Somebody Should Go to Jail
The Distributed Common Ground System (DCGS) is a direct descendant of the failed U.S. Army Future Combat System Program (FCS) which was cancelled in 2009 after a cost of some $18 billion dollars. The goals of the FCS Program were always somewhat ambiguous, but included the concept of “Network Centric Warfare”; the principal military advocate of which was the late Admiral Arthur Cebrowski (U.S. Navy). Since his death his total vision of Network Centric Warfare (NCW) has found no strong advocate, but one component of NCW has been adopted by both the U.S. Navy and the Air Force namely an information focused command and control system under the acronym of C4ISR (Command, Control, Communications, Computers (C4) Intelligence, Surveillance, Reconnaissance (ISR)).
(See Network-Centric Warfare by Norman Friedman (Naval Institute Press 2009))
Since each of the U.S. Military Services operate in a vacuum, to my knowledge the U.S. Army never approached either the Navy or the Air Force to share their experiences with NCW before or after launching the FCS Program. The DCGS is of course the information management component of a C4ISR decision making system.
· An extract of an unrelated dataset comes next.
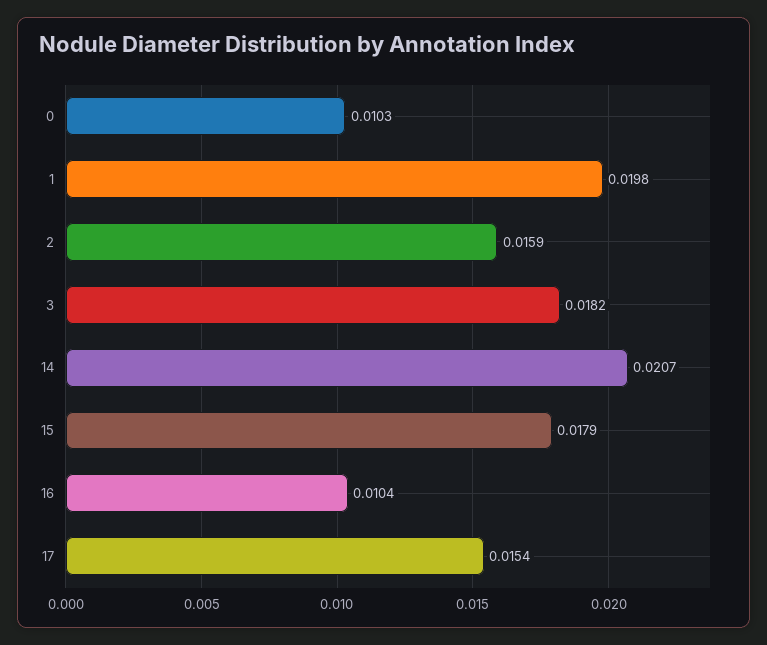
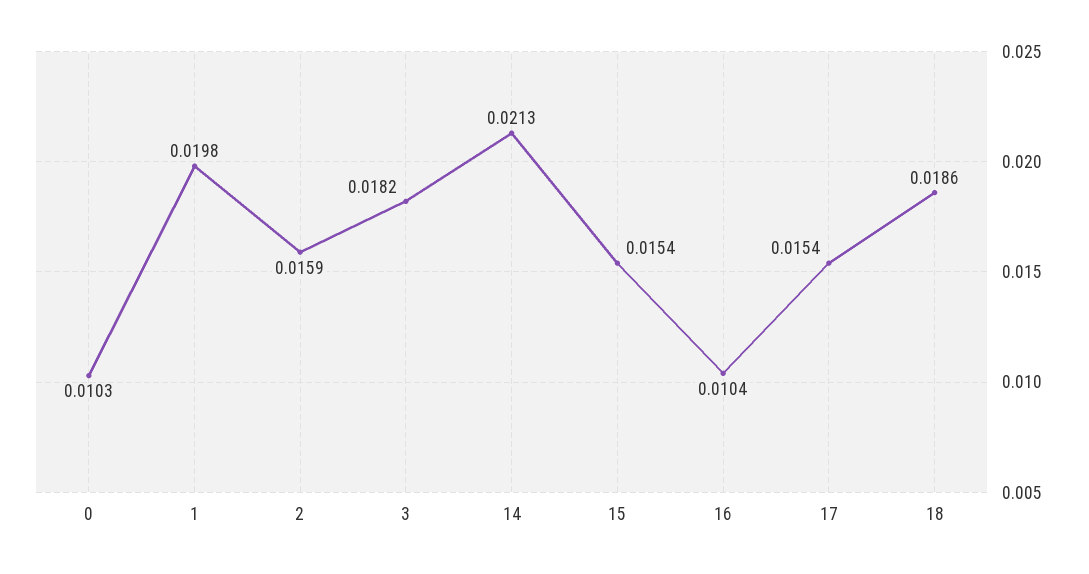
14: 0.0207 -> 0.0213
15: 0.0179 -> 0.0154
18: none -> 0.0186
From the sound of it the U.S. Army spent over $2 billion dollars on an information system that not only did not benefit from Navy or Air Force experiences with similar systems, but whose designer had no understanding the basic analytic needs of troops who were going to use the system. Indeed the various program managers apparently did not talk to each other let alone the analysts in the field that were going to use it. This is all the more inexcusable because ten years ago the necessary applications to retrieve multi-source data, organize it, and display it using GIS was already in use. (I and many other analysts routinely used this combination for analysis and production.) To design a system today which cannot do this with ease is criminally incompetent. This is what happens when the Military Services, in this case, the U.S. Army are devoid of institutional memory and operate in nearly complete isolation. This is an area where the near somnolent Joint Chiefs ought to act, but are clearly too wrapped up in enhancing their own parochial interests.
Phi Beta Iota: The above remarks were inspired by DefDog: US Army Blows Intelligence Computing (Again)…. All signs point toward the complete collapse of the US Government, including the Department of Defense (DoD), as a legitimate capable entity in both international and domestic state and local eyes. More and more we are seeing hybrid constellations that have come to the realization that they cannot trust the US Government, they cannot rely on the US Government for valid actionable information or intelligence (decision-support), and they need not fear the US Government as long as they are “not an expensive enough problem.” We now look to selected Governors, chambers of commerce, universities, professional associations, and perhaps a few enlightened national governments to begin shaping the new world network. Through its own arrogance and ignorance, the US Government has cut itself off from reality and is unable to adapt to the new paradigm where sharing rather than secrecy, integrity rather than ideology, and intelligence rather than force, are the new rules of the game.